1302The Study of an American Fiction Writer: Edgar Allan Poe
The course is geared at a recapitulation and reassessment of the literary achievement of Edgar Allan Poe. The issues of interest are: Poe's literary criticism, poetry, horror fiction, detective stories, satires, questions of class, race and gender, Poe and nineteenth-century science, the writer and his work in the context of the epoch.
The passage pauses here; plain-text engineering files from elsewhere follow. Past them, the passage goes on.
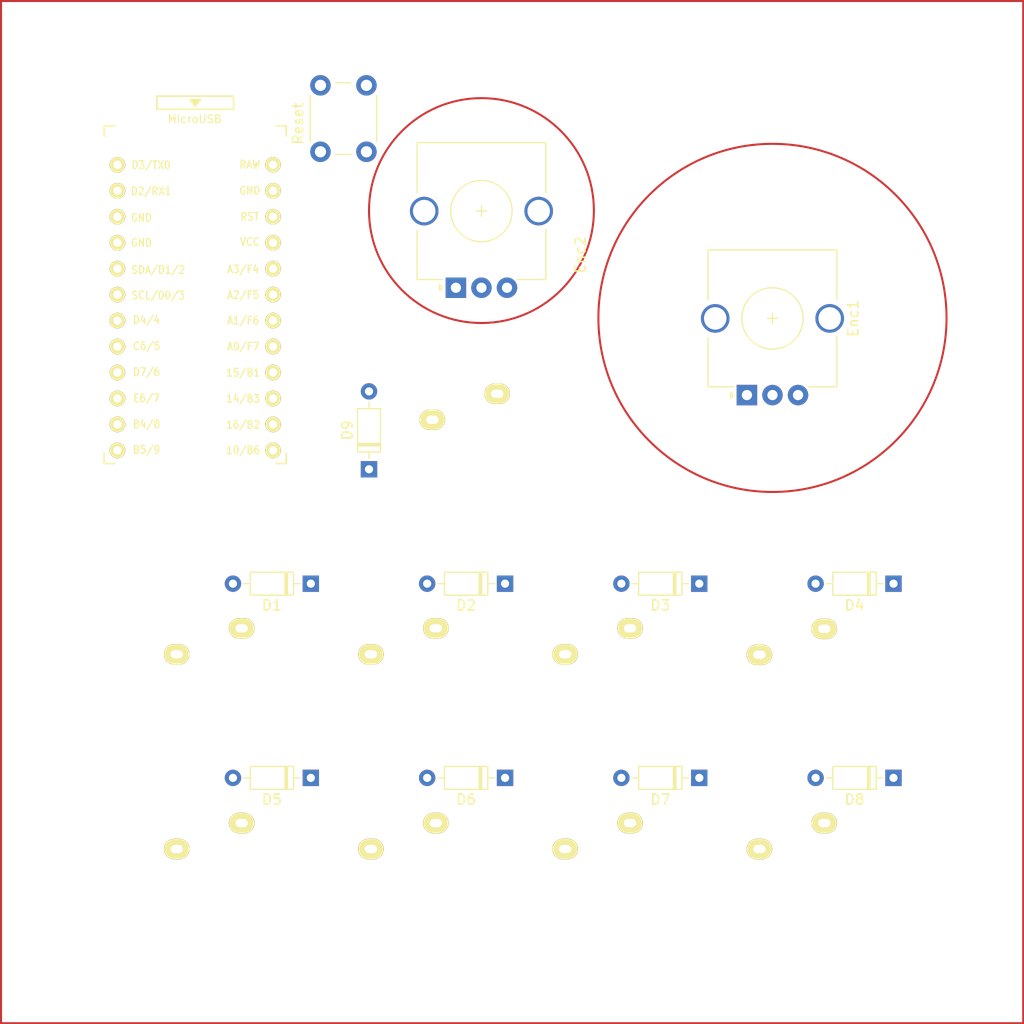
<source format=kicad_pcb>
(kicad_pcb (version 20211014) (generator pcbnew)

  (general
    (thickness 1.6)
  )

  (paper "A4")
  (layers
    (0 "F.Cu" signal)
    (31 "B.Cu" signal)
    (32 "B.Adhes" user "B.Adhesive")
    (33 "F.Adhes" user "F.Adhesive")
    (34 "B.Paste" user)
    (35 "F.Paste" user)
    (36 "B.SilkS" user "B.Silkscreen")
    (37 "F.SilkS" user "F.Silkscreen")
    (38 "B.Mask" user)
    (39 "F.Mask" user)
    (40 "Dwgs.User" user "User.Drawings")
    (41 "Cmts.User" user "User.Comments")
    (42 "Eco1.User" user "User.Eco1")
    (43 "Eco2.User" user "User.Eco2")
    (44 "Edge.Cuts" user)
    (45 "Margin" user)
    (46 "B.CrtYd" user "B.Courtyard")
    (47 "F.CrtYd" user "F.Courtyard")
    (48 "B.Fab" user)
    (49 "F.Fab" user)
    (50 "User.1" user)
    (51 "User.2" user)
    (52 "User.3" user)
    (53 "User.4" user)
    (54 "User.5" user)
    (55 "User.6" user)
    (56 "User.7" user)
    (57 "User.8" user)
    (58 "User.9" user)
  )

  (setup
    (pad_to_mask_clearance 0)
    (pcbplotparams
      (layerselection 0x00010fc_ffffffff)
      (disableapertmacros false)
      (usegerberextensions false)
      (usegerberattributes true)
      (usegerberadvancedattributes true)
      (creategerberjobfile true)
      (svguseinch false)
      (svgprecision 6)
      (excludeedgelayer true)
      (plotframeref false)
      (viasonmask false)
      (mode 1)
      (useauxorigin false)
      (hpglpennumber 1)
      (hpglpenspeed 20)
      (hpglpendiameter 15.000000)
      (dxfpolygonmode true)
      (dxfimperialunits true)
      (dxfusepcbnewfont true)
      (psnegative false)
      (psa4output false)
      (plotreference true)
      (plotvalue true)
      (plotinvisibletext false)
      (sketchpadsonfab false)
      (subtractmaskfromsilk false)
      (outputformat 1)
      (mirror false)
      (drillshape 1)
      (scaleselection 1)
      (outputdirectory "")
    )
  )

  (net 0 "")
  (net 1 "GND")
  (net 2 "Net-(D3-Pad2)")
  (net 3 "Net-(D4-Pad2)")
  (net 4 "VCC")
  (net 5 "X")
  (net 6 "Net-(D1-Pad2)")
  (net 7 "Y")
  (net 8 "Net-(D2-Pad2)")
  (net 9 "Z")
  (net 10 "A")
  (net 11 "B")
  (net 12 "C")
  (net 13 "Net-(D5-Pad2)")
  (net 14 "Net-(D6-Pad2)")
  (net 15 "Net-(D7-Pad2)")
  (net 16 "unconnected-(U1-Pad8)")
  (net 17 "Net-(D8-Pad2)")
  (net 18 "Net-(D9-Pad2)")
  (net 19 "reset")
  (net 20 "unconnected-(U1-Pad12)")
  (net 21 "unconnected-(U1-Pad1)")
  (net 22 "unconnected-(U1-Pad2)")
  (net 23 "unconnected-(U1-Pad20)")
  (net 24 "unconnected-(U1-Pad5)")
  (net 25 "unconnected-(U1-Pad6)")
  (net 26 "unconnected-(U1-Pad7)")
  (net 27 "unconnected-(U1-Pad24)")
  (net 28 "ROT1A")
  (net 29 "ROT1B")
  (net 30 "ROT2A")
  (net 31 "ROT2B")

  (footprint "kbd:CherryMX_1u" (layer "F.Cu") (at 167 104))

  (footprint "Diode_THT:D_DO-35_SOD27_P7.62mm_Horizontal" (layer "F.Cu") (at 176.31 94.5 180))

  (footprint "Diode_THT:D_DO-35_SOD27_P7.62mm_Horizontal" (layer "F.Cu") (at 125 64.31 90))

  (footprint "kbd:CherryMX_1u" (layer "F.Cu") (at 135 62))

  (footprint "Diode_THT:D_DO-35_SOD27_P7.62mm_Horizontal" (layer "F.Cu") (at 138.31 94.5 180))

  (footprint "kbd:CherryMX_1u" (layer "F.Cu") (at 167 85))

  (footprint "kbd:CherryMX_1u" (layer "F.Cu") (at 110 84.95))

  (footprint "Rotary_Encoder:RotaryEncoder_Alps_EC12E_Vertical_H20mm_CircularMountingHoles" (layer "F.Cu") (at 133.5 46.55 90))

  (footprint "kbd:CherryMX_1u" (layer "F.Cu") (at 148 84.95))

  (footprint "Diode_THT:D_DO-35_SOD27_P7.62mm_Horizontal" (layer "F.Cu") (at 138.31 75.5 180))

  (footprint "kbd:CherryMX_1u" (layer "F.Cu") (at 129 84.95))

  (footprint "kbd:CherryMX_1u" (layer "F.Cu") (at 129 104))

  (footprint "Button_Switch_THT:SW_PUSH_6mm" (layer "F.Cu") (at 124.75 26.75 -90))

  (footprint "Diode_THT:D_DO-35_SOD27_P7.62mm_Horizontal" (layer "F.Cu") (at 157.31 94.5 180))

  (footprint "Diode_THT:D_DO-35_SOD27_P7.62mm_Horizontal" (layer "F.Cu") (at 119.31 94.5 180))

  (footprint "Rotary_Encoder:RotaryEncoder_Alps_EC12E_Vertical_H20mm_CircularMountingHoles" (layer "F.Cu") (at 161.970614 57.05 90))

  (footprint "kbd:CherryMX_1u" (layer "F.Cu") (at 110 104))

  (footprint "Diode_THT:D_DO-35_SOD27_P7.62mm_Horizontal" (layer "F.Cu") (at 157.31 75.5 180))

  (footprint "Diode_THT:D_DO-35_SOD27_P7.62mm_Horizontal" (layer "F.Cu") (at 119.31 75.5 180))

  (footprint "Diode_THT:D_DO-35_SOD27_P7.62mm_Horizontal" (layer "F.Cu") (at 176.31 75.5 180))

  (footprint "kbd:CherryMX_1u" (layer "F.Cu") (at 148 104))

  (footprint "kbd:ProMicro_v3.5-hanten" (layer "F.Cu") (at 108 49))

  (gr_circle (center 164.470614 49.5) (end 147.470614 50.5) (layer "F.Cu") (width 0.2) (fill none) (tstamp 528ed26a-d6a4-4fe5-9ead-6689032fdbe5))
  (gr_rect (start 89 118.5) (end 189 18.5) (layer "F.Cu") (width 0.2) (fill none) (tstamp b1b2bb9e-8615-461a-8cfa-f42ddfdf2693))
  (gr_circle (center 136 39) (end 147 39) (layer "F.Cu") (width 0.2) (fill none) (tstamp bd4f48e9-0508-40f7-94cc-db3851b19798))

)

</source>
1208Contemporary Jewish Writing in America
The course introduces major 20th-century American fiction writers of Jewish origin: P. Roth, B. Malamud, S. Bellow, I. B. Singer, L. Begley, G. Paley, C. Ozick. During the course, attention will be paid to the stylistic and thematic aspects of the works of individual authors as well as to their attempts to present generalizing views of the Jewish experience in America.